▸ **Exercise**:
Reproduce the material verbatim, starting at its first line and ending at the line containing "POLÍTICA Y ECONOMÍA", with that line included.

************

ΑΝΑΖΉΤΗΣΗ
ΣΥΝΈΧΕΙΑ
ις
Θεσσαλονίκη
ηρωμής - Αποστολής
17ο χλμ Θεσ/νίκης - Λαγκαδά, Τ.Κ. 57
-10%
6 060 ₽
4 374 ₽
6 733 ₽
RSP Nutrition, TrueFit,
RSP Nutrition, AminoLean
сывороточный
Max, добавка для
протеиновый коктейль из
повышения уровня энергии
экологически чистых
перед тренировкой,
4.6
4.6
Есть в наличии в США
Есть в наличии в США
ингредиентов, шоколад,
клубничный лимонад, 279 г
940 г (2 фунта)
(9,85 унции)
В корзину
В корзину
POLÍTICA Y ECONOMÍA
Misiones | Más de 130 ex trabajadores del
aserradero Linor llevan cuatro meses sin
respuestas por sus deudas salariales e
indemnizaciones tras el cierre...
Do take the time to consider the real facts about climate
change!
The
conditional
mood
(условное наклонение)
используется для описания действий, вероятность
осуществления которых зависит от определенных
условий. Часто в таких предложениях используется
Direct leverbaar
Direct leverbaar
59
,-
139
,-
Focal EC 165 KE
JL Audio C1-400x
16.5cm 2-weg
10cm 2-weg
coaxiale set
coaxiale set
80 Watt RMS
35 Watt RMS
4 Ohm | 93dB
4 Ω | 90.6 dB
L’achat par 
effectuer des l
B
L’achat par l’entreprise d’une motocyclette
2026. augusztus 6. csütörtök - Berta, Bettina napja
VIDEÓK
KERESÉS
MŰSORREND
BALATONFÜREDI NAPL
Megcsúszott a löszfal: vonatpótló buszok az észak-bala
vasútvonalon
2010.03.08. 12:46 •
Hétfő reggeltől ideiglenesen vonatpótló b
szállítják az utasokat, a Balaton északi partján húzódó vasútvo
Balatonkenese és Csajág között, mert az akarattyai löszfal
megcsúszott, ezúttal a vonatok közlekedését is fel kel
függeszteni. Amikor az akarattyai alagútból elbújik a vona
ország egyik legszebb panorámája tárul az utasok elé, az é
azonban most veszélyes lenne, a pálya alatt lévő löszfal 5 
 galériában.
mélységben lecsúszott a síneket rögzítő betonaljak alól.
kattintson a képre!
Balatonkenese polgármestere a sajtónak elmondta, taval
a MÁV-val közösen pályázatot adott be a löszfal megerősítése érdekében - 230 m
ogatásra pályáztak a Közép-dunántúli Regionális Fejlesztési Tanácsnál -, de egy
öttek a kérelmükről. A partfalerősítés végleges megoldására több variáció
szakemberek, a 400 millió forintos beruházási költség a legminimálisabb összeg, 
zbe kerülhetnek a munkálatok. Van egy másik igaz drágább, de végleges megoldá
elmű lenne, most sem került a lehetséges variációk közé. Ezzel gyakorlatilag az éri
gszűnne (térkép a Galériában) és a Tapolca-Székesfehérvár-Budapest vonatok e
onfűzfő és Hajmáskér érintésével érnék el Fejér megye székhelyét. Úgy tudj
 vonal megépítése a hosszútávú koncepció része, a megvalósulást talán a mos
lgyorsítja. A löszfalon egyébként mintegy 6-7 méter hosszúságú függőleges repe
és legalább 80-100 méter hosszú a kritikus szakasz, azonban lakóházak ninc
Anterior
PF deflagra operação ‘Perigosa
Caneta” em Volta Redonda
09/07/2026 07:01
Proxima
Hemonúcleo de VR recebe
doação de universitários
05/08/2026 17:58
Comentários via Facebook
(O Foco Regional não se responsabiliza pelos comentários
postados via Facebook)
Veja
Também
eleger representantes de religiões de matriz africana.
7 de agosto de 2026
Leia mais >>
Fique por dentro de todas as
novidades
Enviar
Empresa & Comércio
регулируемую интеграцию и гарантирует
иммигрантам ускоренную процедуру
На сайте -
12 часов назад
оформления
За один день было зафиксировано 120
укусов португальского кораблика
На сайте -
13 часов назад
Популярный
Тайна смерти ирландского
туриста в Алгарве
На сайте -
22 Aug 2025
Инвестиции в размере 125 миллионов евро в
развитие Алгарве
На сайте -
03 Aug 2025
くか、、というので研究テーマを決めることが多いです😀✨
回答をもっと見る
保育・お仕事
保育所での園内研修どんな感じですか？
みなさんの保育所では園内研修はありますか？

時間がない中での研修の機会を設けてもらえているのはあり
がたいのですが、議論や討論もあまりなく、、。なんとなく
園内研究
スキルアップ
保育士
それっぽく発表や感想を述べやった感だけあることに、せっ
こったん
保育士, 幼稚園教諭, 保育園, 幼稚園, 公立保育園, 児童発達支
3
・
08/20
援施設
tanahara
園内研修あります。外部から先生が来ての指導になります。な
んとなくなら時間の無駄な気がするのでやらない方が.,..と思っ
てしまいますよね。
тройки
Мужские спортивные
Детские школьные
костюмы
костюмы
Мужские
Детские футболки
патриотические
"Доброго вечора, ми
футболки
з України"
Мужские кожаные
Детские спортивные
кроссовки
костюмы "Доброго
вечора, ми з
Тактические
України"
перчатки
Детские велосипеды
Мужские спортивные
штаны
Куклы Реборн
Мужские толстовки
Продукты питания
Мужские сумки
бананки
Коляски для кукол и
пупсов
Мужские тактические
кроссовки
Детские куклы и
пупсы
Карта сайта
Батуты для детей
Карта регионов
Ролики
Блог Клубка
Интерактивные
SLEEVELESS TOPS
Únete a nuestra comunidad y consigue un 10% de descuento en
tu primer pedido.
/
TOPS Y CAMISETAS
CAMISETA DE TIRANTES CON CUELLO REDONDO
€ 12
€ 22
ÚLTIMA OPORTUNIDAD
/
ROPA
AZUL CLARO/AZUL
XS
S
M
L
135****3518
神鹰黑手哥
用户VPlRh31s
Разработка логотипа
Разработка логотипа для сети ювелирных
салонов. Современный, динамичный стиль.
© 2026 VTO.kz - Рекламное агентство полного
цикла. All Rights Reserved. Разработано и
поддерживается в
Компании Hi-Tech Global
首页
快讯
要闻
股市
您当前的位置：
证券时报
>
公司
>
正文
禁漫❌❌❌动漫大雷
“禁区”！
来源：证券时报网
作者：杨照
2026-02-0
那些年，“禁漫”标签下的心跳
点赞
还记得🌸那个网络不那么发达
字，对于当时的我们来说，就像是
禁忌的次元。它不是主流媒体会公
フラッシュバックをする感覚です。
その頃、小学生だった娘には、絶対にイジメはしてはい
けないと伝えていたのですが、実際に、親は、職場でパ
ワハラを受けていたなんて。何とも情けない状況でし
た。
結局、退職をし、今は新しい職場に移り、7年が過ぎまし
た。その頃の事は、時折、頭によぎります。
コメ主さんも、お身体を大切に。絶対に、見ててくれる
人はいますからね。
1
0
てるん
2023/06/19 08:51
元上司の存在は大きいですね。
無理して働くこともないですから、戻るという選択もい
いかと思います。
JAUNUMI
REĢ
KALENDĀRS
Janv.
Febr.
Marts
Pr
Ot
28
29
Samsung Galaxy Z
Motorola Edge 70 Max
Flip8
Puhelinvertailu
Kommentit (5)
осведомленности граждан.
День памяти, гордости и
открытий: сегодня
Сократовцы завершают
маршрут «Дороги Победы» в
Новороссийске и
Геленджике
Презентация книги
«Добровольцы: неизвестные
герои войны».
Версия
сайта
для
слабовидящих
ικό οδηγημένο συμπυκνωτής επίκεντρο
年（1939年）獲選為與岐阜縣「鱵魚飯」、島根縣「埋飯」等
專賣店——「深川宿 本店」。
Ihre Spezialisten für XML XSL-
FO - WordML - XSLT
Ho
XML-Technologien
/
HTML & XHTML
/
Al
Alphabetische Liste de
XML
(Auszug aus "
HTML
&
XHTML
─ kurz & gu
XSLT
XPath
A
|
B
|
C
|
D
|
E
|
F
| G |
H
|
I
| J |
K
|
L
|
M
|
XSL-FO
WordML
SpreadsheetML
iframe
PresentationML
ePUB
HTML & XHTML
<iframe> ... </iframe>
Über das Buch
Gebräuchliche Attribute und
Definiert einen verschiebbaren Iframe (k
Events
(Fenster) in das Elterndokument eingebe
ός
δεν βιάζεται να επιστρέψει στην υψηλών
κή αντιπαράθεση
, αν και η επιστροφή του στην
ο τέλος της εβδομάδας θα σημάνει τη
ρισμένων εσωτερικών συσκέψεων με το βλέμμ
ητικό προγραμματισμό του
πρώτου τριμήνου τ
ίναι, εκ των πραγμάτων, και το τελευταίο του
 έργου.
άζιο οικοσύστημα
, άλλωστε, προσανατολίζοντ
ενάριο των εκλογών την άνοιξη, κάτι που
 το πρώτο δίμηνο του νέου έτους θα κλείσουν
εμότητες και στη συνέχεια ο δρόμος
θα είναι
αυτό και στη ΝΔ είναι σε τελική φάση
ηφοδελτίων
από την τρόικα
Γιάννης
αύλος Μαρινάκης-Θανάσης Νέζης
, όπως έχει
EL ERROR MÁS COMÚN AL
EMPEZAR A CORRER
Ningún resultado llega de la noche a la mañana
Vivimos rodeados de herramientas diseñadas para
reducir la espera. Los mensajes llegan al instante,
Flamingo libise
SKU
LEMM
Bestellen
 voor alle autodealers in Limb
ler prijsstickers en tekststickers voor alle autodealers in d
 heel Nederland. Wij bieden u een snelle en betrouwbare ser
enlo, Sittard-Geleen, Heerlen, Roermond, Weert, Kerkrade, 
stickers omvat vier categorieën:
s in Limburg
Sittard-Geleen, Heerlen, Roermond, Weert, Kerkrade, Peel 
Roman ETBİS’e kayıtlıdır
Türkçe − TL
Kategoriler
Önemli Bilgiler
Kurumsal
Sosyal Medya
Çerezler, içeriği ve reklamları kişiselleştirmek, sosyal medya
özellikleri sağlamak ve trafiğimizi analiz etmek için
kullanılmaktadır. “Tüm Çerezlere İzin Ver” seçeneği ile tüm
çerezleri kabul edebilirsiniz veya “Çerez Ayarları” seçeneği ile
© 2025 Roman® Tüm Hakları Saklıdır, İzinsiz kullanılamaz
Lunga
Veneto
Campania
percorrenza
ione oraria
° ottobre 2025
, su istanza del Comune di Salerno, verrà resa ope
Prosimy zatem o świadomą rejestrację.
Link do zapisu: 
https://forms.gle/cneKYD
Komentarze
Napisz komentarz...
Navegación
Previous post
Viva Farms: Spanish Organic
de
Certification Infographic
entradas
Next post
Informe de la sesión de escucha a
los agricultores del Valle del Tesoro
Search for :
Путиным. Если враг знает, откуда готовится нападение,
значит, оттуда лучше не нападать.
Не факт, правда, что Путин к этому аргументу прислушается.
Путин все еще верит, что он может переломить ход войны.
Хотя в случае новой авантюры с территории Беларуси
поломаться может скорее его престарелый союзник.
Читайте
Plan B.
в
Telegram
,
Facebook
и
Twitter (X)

************

▸ **The answer**:
ΑΝΑΖΉΤΗΣΗ
ΣΥΝΈΧΕΙΑ
ις
Θεσσαλονίκη
ηρωμής - Αποστολής
17ο χλμ Θεσ/νίκης - Λαγκαδά, Τ.Κ. 57
-10%
6 060 ₽
4 374 ₽
6 733 ₽
RSP Nutrition, TrueFit,
RSP Nutrition, AminoLean
сывороточный
Max, добавка для
протеиновый коктейль из
повышения уровня энергии
экологически чистых
перед тренировкой,
4.6
4.6
Есть в наличии в США
Есть в наличии в США
ингредиентов, шоколад,
клубничный лимонад, 279 г
940 г (2 фунта)
(9,85 унции)
В корзину
В корзину
POLÍTICA Y ECONOMÍA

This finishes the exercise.